→ Source text:
*** Block opens ***

Running queries on Open City Model using AWS Athena

AWS Athena provides a great option for running queries against the Open City Model if your use case has an analytical need. In this example we'll explore how you can setup Athena to query the Open City Model data directly where it lives, without the need to download it.

Requirements

The only thing you need to run this example is an AWS account 😃

I. Setup AWS Athena with Open City Model data for querying

The first thing we need to do is log in to AWS and navigate to the AWS Athena Console. From here we will define a basic schema representing the Open City Model data that we want to be able to query from Athena.

NOTE: all of these steps simply involve running the provided SQL in the Athena Query Editor tab.

Create a new database in Athena to represent Open City Model data.

*** Block closes ***

→ What you need to do:
**A)** Copy the Athena walkthrough between "Running queries on" and "Query Editor tab.", inclusive.
**B)** Pick up the Athena walkthrough after its final sentence and continue writing it.

→ Excerpted records:
*** Block opens ***

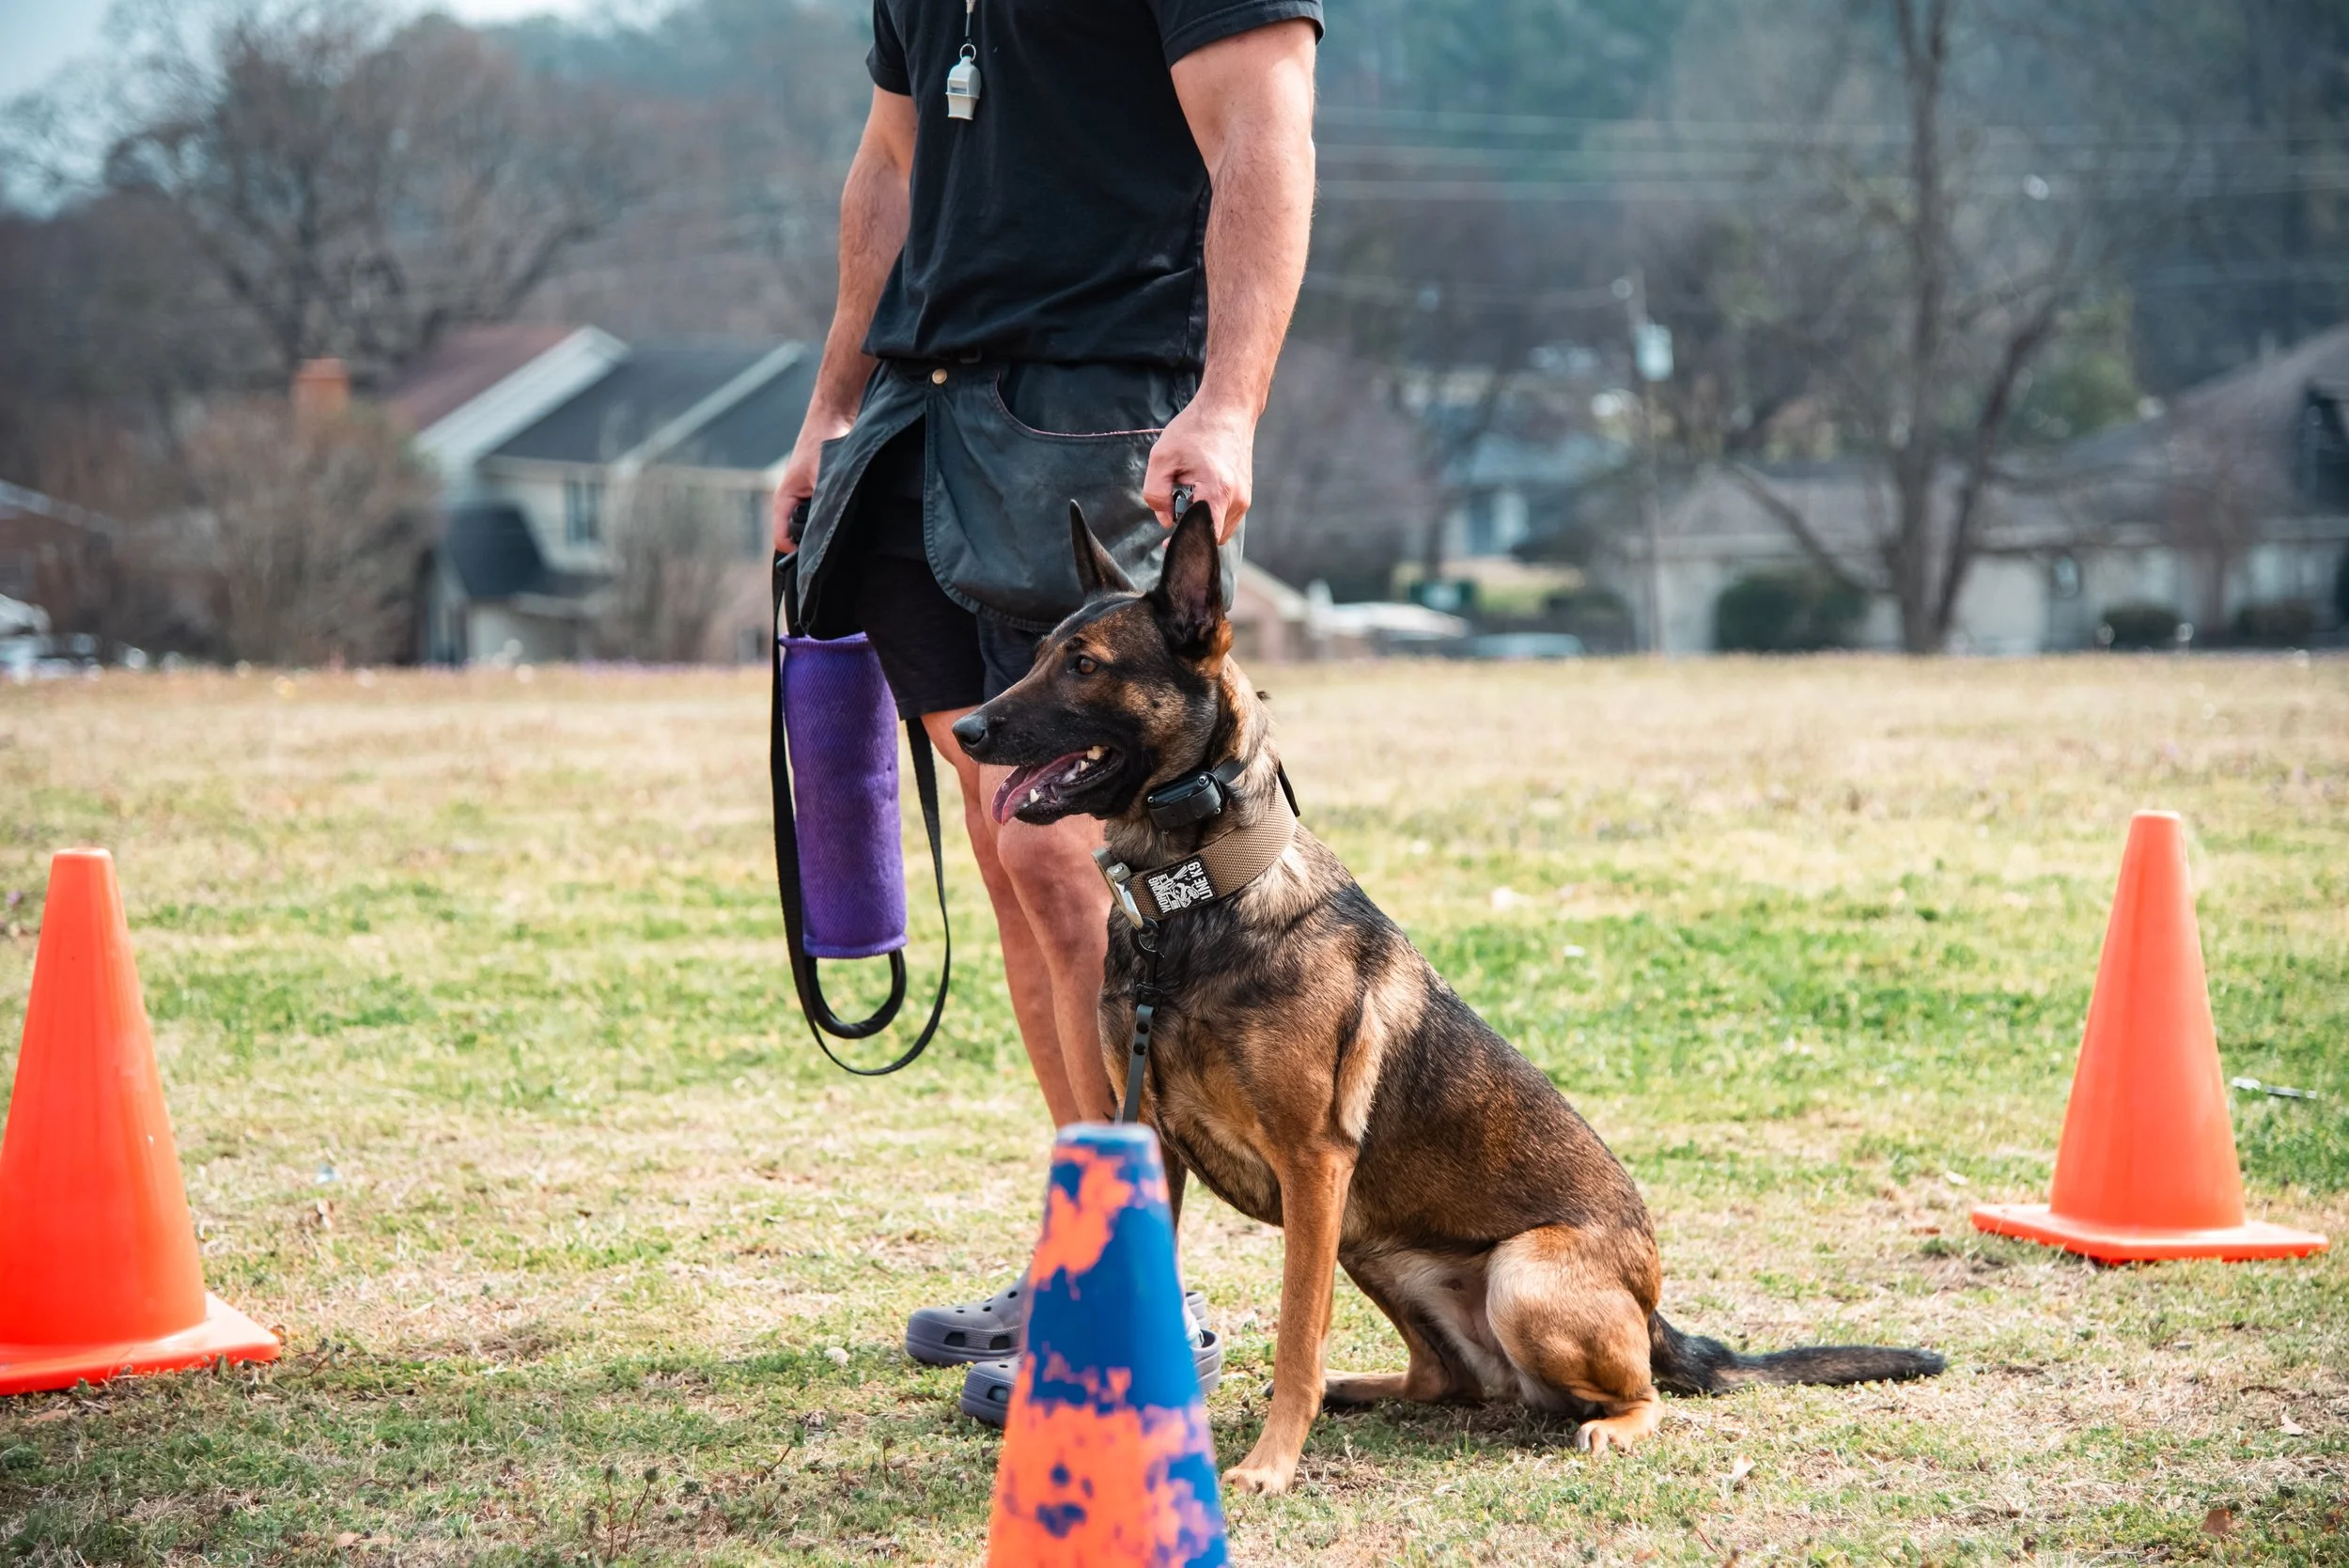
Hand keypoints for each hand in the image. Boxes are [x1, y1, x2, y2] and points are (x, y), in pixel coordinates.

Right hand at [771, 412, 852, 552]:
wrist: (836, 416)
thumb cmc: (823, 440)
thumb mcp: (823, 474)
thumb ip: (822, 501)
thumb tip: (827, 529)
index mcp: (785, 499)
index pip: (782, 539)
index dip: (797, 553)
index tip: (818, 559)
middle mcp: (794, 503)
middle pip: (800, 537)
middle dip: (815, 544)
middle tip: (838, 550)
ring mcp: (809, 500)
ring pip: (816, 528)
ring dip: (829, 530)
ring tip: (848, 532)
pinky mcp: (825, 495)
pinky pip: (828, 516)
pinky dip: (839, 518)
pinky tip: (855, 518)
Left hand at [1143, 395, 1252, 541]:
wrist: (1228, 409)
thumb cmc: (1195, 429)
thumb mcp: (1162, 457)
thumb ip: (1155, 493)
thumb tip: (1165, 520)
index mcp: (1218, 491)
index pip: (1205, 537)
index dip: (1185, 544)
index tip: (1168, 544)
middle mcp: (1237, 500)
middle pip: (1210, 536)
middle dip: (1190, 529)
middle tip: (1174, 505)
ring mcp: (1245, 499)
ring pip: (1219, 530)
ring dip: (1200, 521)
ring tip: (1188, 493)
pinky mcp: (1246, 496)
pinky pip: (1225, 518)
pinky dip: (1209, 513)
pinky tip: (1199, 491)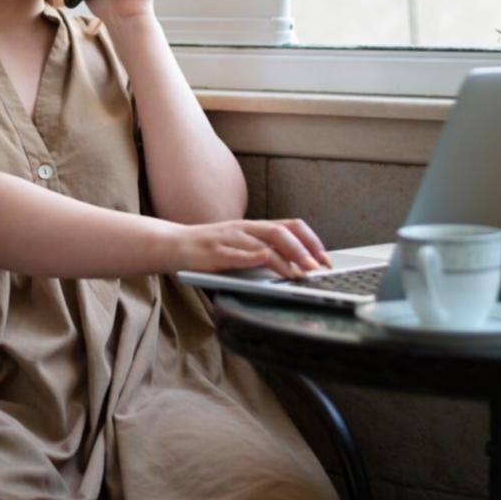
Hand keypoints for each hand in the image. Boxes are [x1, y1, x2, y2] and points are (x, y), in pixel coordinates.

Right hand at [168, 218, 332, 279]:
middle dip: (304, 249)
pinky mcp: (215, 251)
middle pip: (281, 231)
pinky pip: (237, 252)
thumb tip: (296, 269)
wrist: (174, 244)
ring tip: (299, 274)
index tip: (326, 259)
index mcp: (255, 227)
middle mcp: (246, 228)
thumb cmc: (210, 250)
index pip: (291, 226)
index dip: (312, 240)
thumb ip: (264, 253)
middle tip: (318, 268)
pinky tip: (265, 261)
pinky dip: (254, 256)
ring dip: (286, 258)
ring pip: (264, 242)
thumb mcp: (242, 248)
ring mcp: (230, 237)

*** Block closes ***

→ Responses by task:
**A)**
Running queries on Open City Model using AWS Athena

AWS Athena provides a great option for running queries against the Open City Model if your use case has an analytical need. In this example we'll explore how you can setup Athena to query the Open City Model data directly where it lives, without the need to download it.

Requirements

The only thing you need to run this example is an AWS account 😃

I. Setup AWS Athena with Open City Model data for querying

The first thing we need to do is log in to AWS and navigate to the AWS Athena Console. From here we will define a basic schema representing the Open City Model data that we want to be able to query from Athena.

NOTE: all of these steps simply involve running the provided SQL in the Athena Query Editor tab.

**B)**
CREATE DATABASE opencitymodel;

Define a table representing the Open City Model buildings data that we want to access

CREATE EXTERNAL TABLE `opencitymodel.jun2019`(
  `hash` string,
  `ubid` string,
  `grid` string,
  `lat` double,
  `lon` double,
  `area` double,
  `height` double,
  `height_source` string,
  `height_predict` double,
  `fp` string,
  `fp_source` string)
PARTITIONED BY (
  `state` string,
  `county` string)
ROW FORMAT SERDE
  'org.apache.hadoop.hive.ql.io.parquet.serde.ParquetHiveSerDe'
STORED AS INPUTFORMAT
  'org.apache.hadoop.hive.ql.io.parquet.MapredParquetInputFormat'
OUTPUTFORMAT
  'org.apache.hadoop.hive.ql.io.parquet.MapredParquetOutputFormat'
LOCATION
  's3://opencitymodel/2019-jun/parquet/'
TBLPROPERTIES (
  'parquet.compress'='SNAPPY',
  'has_encrypted_data'='false')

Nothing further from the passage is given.